An empirical blindspot in our Swedish case study so far is that we haven’t approached representatives of the Sami people. It’s something that we planned, and initially has started, but not yet really executed. One reason for this is that they are not explicitly drawn into the labor process by LKAB or the unions (they’re there, but not addressed). One reason for this implicitness is that the Sami people don’t have to be addressed as a people with rights to their land by LKAB or any other mining company as these rights do not exist. The Sami people stand in a very weak power position. Times might be a changing, however, given the Girjas’ case and the Kallak case (not cases tied to the Kiruna mine).

During the last weeks, we’ve started a movement from the outside-in, in which we’ve had the chance and privilege to speak to two leading Sami representatives. It’s rather obvious, we should have done this earlier. Why? It provides a very different perspective on the mine, work, power, nature, consumption, society etc. From our reading of, for example, post colonial theory and anthropology and from our initial encounters with Sami people indicate that the Swedish context does not stand out in terms of indigenous people – there are different ontologies about development, colonial history and the relation between humans and nature, and with regards to financial and legal power asymmetries. The two last aspects – financial and legal power asymmetries – are rather surprising, however. We’ve read case studies about mining in so-called failed states and developing countries, and we have our own comparative study in a very comparable society, Canada. What strikes us is that the legal rights for indigenous people in many cases are much stronger than in Sweden (and there are often contractual arrangements providing economic compensation to them), rights that also provide a platform from which a resistance can be built (but it is also a source for internal conflict among indigenous people). A bit paradoxical perhaps, countries with weak institutions also seem to provide a context in which resistance from indigenous people can grow much more explicit.

In Sweden, indigenous people live with strong state institutions, weak legal rights and financial shortages.

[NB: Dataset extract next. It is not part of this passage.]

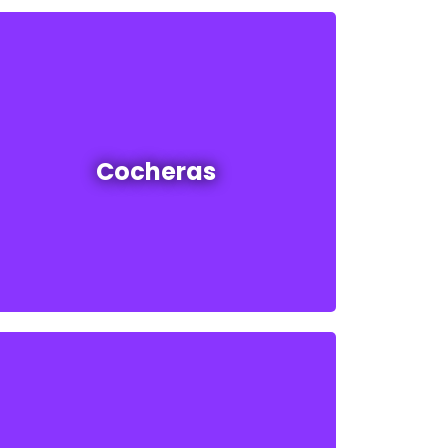
Cocheras en venta y alquiler
Cocheras
Ver todas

We’re not saying that the Sami people are facing worse conditions than indigenous people in failed states and developing countries, not at all; we merely claim that the Sami people, embedded as they are in a highly secular, modern and rich country face real obstacles when trying to claim what they (and many others) see as their rights.

But, conceptual thinking and academic reasoning are not enough; it might be a good start, but it remains for us to meet more Sami people drawn into the Kiruna mine, and to listen, to try to better understand.